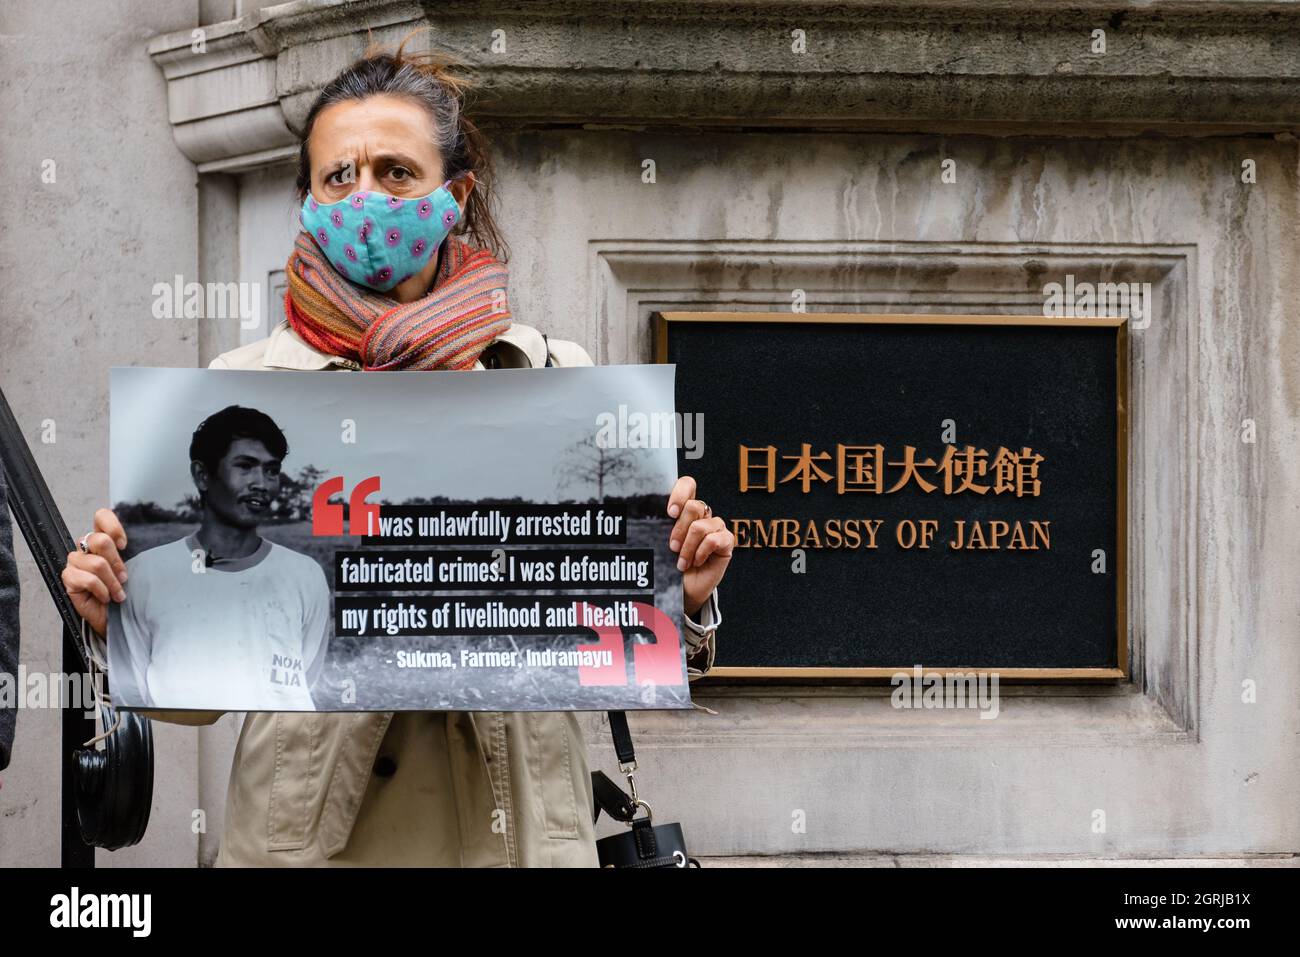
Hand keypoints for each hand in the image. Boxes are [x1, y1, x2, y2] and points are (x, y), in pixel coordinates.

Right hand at [61, 508, 128, 637]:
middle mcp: (87, 548)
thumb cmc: (126, 592)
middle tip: (125, 577)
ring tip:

··········

(Exercise aim): The answer is each line in which the word "hand" occurs, copied from the material above.

(Problem solution):
Hand keypoints for each hand in the image. Boxes are [x1, y1, x2, y2] and points are (x, y), in pixel coordinates.
Right hand at [61, 508, 128, 637]:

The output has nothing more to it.